**EXERCISE BRIEF:**
What do the lines from the one containing "of Directors. |" through the end of the listing below say? Restate them word for word and give nothing else.

**PROVIDED MATERIAL:**
-------------------------

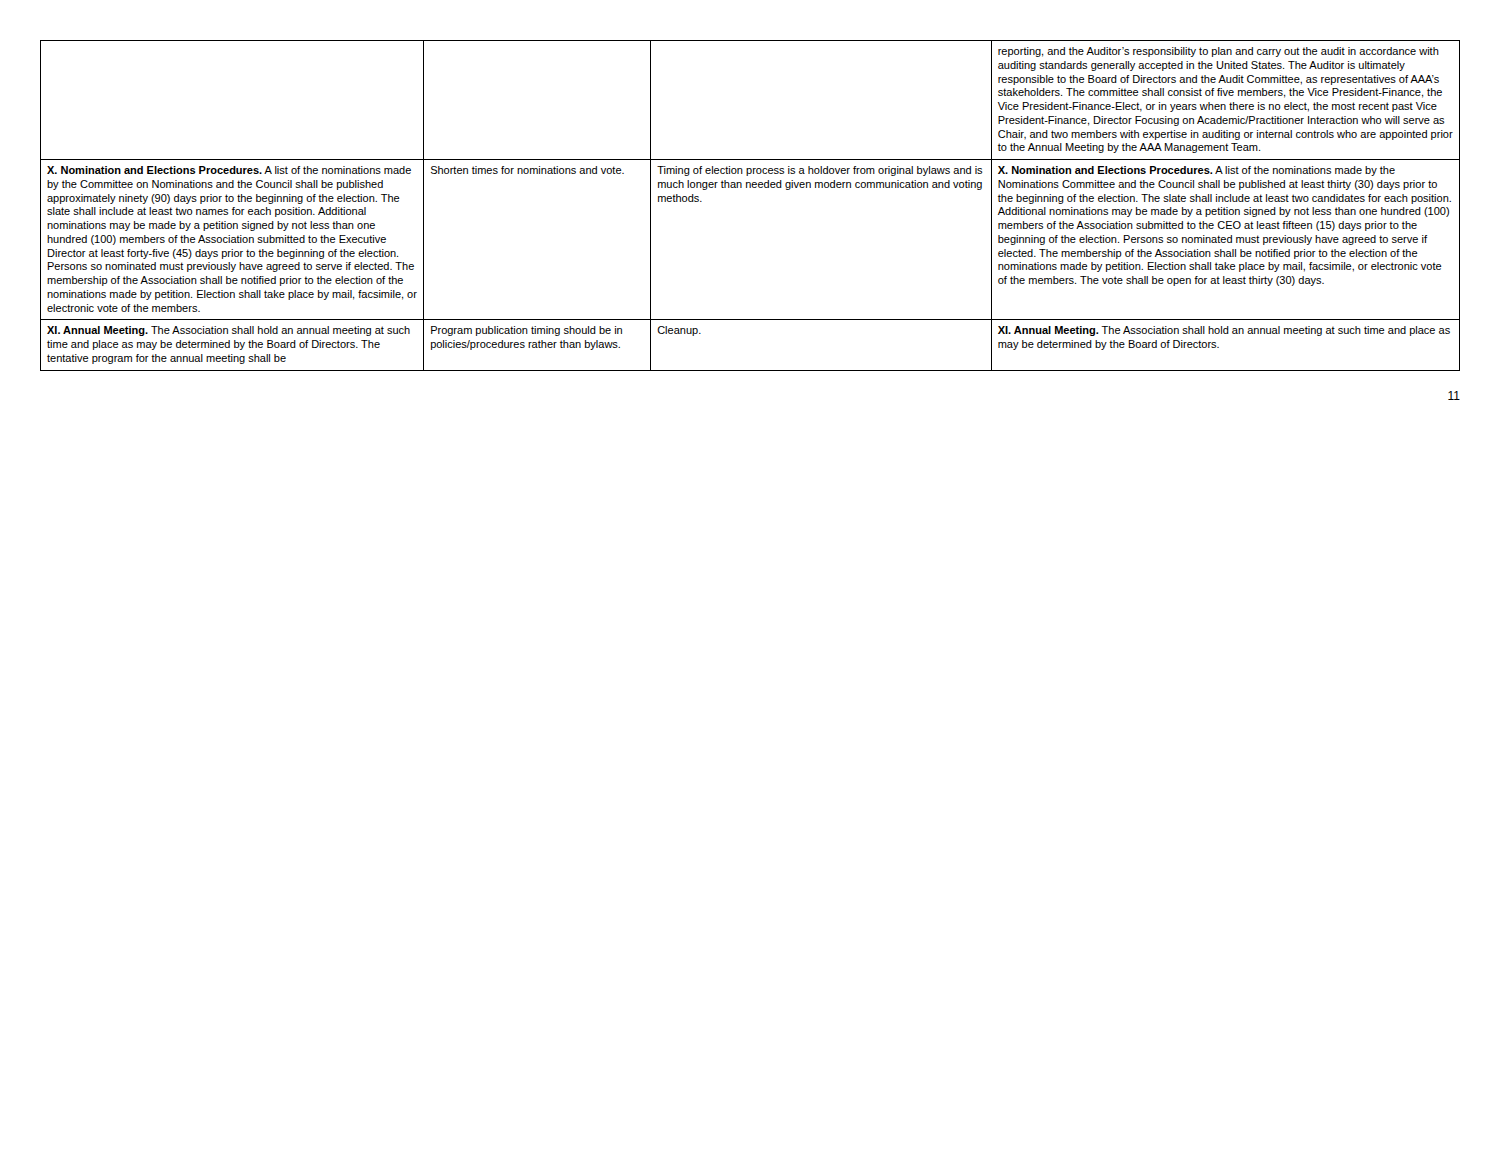| | | | reporting, and the Auditor’s responsibility to plan and carry out the audit in accordance with auditing standards generally accepted in the United States. The Auditor is ultimately responsible to the Board of Directors and the Audit Committee, as representatives of AAA’s stakeholders. The committee shall consist of five members, the Vice President-Finance, the Vice President-Finance-Elect, or in years when there is no elect, the most recent past Vice President-Finance, Director Focusing on Academic/Practitioner Interaction who will serve as Chair, and two members with expertise in auditing or internal controls who are appointed prior to the Annual Meeting by the AAA Management Team. |
| X. Nomination and Elections Procedures. A list of the nominations made by the Committee on Nominations and the Council shall be published approximately ninety (90) days prior to the beginning of the election. The slate shall include at least two names for each position. Additional nominations may be made by a petition signed by not less than one hundred (100) members of the Association submitted to the Executive Director at least forty-five (45) days prior to the beginning of the election. Persons so nominated must previously have agreed to serve if elected. The membership of the Association shall be notified prior to the election of the nominations made by petition. Election shall take place by mail, facsimile, or electronic vote of the members. | Shorten times for nominations and vote. | Timing of election process is a holdover from original bylaws and is much longer than needed given modern communication and voting methods. | X. Nomination and Elections Procedures. A list of the nominations made by the Nominations Committee and the Council shall be published at least thirty (30) days prior to the beginning of the election. The slate shall include at least two candidates for each position. Additional nominations may be made by a petition signed by not less than one hundred (100) members of the Association submitted to the CEO at least fifteen (15) days prior to the beginning of the election. Persons so nominated must previously have agreed to serve if elected. The membership of the Association shall be notified prior to the election of the nominations made by petition. Election shall take place by mail, facsimile, or electronic vote of the members. The vote shall be open for at least thirty (30) days. |
| XI. Annual Meeting. The Association shall hold an annual meeting at such time and place as may be determined by the Board of Directors. The tentative program for the annual meeting shall be | Program publication timing should be in policies/procedures rather than bylaws. | Cleanup. | XI. Annual Meeting. The Association shall hold an annual meeting at such time and place as may be determined by the Board of Directors. |
11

-------------------------

**WRITTEN SOLUTION:**
| XI. Annual Meeting. The Association shall hold an annual meeting at such time and place as may be determined by the Board of Directors. The tentative program for the annual meeting shall be | Program publication timing should be in policies/procedures rather than bylaws. | Cleanup. | XI. Annual Meeting. The Association shall hold an annual meeting at such time and place as may be determined by the Board of Directors. |
11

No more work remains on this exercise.